Eles relatam aumento de ameaças e coação a prestadores de serviços sem 'green card'
Professora, Natalícia presta ajuda a brasileiros em situação de risco em Boston
WASHINGTON — A deportação não é o único medo dos brasileiros que vivem ilegalmente nos EUA: a proximidade da posse de Donald Trump, no dia 20 de janeiro, gera riscos de piora da situação de trabalho do grupo. Especialistas no assunto afirmam que as ameaças estão crescendo e se preparam para auxiliar estes trabalhadores, que se sentem mais vulneráveis com a eleição do magnata, baseada no discurso contra imigrantes.
O Centro do Trabalhador Brasileiro em Boston, que recebe de quatro mil a cinco mil pessoas por ano, sabe que o movimento tende a crescer. O grupo se prepara tanto para casos corriqueiros quanto para os mais graves. Na história da entidade foram registrados, inclusive, alguns episódios de trabalhos em condições análogas à escravidão.
— Avaliamos que empregadores vão ameaçar mais, deixar de cumprir com o que foi acordado, pagar menos que o combinado. Infelizmente, é a tendência - diz Natalícia Tracy, diretora do centro.
Um dos maiores problemas é quando um trabalhador em situação ilegal sofre algum acidente e o contratante não se responsabiliza. Em alguns casos, a conta do hospital chega a dezenas de milhares de dólares e é assumida pelo funcionário, por medo da deportação. Ela conta que mesmo em estados majoritariamente democratas, como Massachusetts, isso tende a ocorrer.
— Vimos há alguns dias em Connecticut um grupo parar perto de onde os brasileiros jogam bola e ficar gritando 'Construa o muro, construa o muro'. Isso gera um temor muito grande — conta ela, que organiza uma série de eventos na região (que reúne uma colônia de até 350 mil brasileiros, segundo estimativas) para tentar auxiliar com informações e diminuir o estresse da comunidade.
Renato, brasileiro sem green card que preferiu não dar o sobrenome, conta que já sentiu alguma piora, com as pessoas que contratam o serviço da firma onde trabalha fazendo piadas a todo momento. Segundo ele, muitos voltaram a chamar os trabalhadores de "ratos", "corja" ou a dizer constantemente que se o trabalho não ficar bem feito, "serão jogados do outro lado do muro":
— Isso incomoda, é claro, mas temos que saber como lidar. A melhor saída é não se intimidar e responder com uma brincadeira também.
Natalícia, contudo, teme que casos mais sérios, como situação análoga à escravidão, voltem a ocorrer. Ela conta que, desde que o centro abriu, foram cerca de 250 casos sérios, sendo três do tipo nos últimos quatro anos. Mais que uma líder da região, Natalícia é um exemplo: ela própria já foi vítima de situação degradante de trabalho e hoje é PhD pela Universidade de Boston.
Nascida em Minas Gerais, mas criada em São Paulo, ela chegou aos EUA em 1989, aos 19 anos, como babá de uma família brasileira. Trabalhava até 90 horas por semana por valores muito abaixo do salário mínimo dos EUA, não tinha direito a médicos, comunicação ou até mesmo a sair de casa. Mas decidiu ficar no país quando seus patrões voltaram ao Brasil. Casou-se com um americano, estudou e agora leciona na universidade onde obteve, em maio, o doutorado em um estudo sobre imigração e trabalho.
—Vejo que minha história de racismo e exploração ainda continua. Muita gente não sabe de seus direitos, tem medo de contar.
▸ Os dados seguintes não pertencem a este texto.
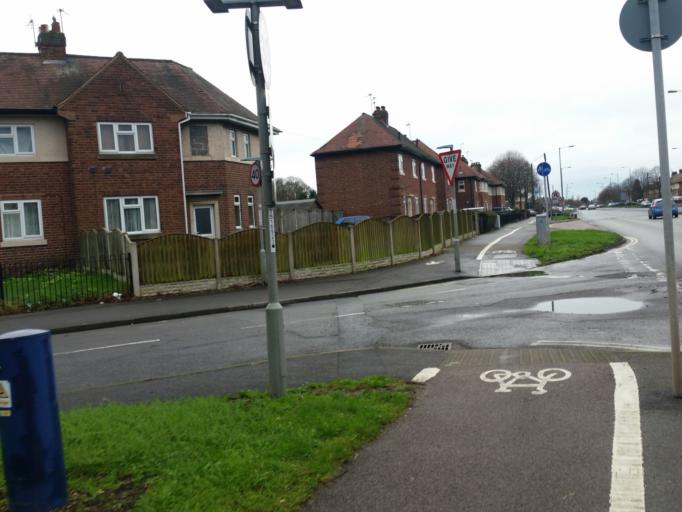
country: GB
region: England
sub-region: Derbyshire
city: Borrowash
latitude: 52.8954
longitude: -1.4287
Alguns têm vergonha de pedir ajuda, por expor que acabaram vítimas de uma situação tão vexatória.
Leonardo Freitas, especialista em expatriação e desenvolvimento de negócios, sócio da consultoria Hayman-Woodward, baseada na Flórida, afirma que este tipo de relatos de problemas começa a crescer, mas afirma que isso não é motivo para o isolamento, muito pelo contrário:
— Os brasileiros, mesmo sem papéis, não devem aceitar este tipo de situação. Todos podem buscar ajuda policial. E, caso realmente sejam vítimas de abusos, podem usar isso, inclusive, para obter o green card. Há muitas maneiras de se legalizar aqui, mas o importante é lembrar que os americanos não podem cometer crimes como coação, mesmo com imigrantes ilegais — diz ele.
Ex-agente do Departamento de Imigração dos EUA, onde atuou por 15 anos, Freitas afirma que há muita desinformação dos brasileiros ali, muitas vezes tomando suas decisões baseadas em rumores da internet. Segundo ele, desde a eleição de Trump, a busca por seus serviços cresceu 50%.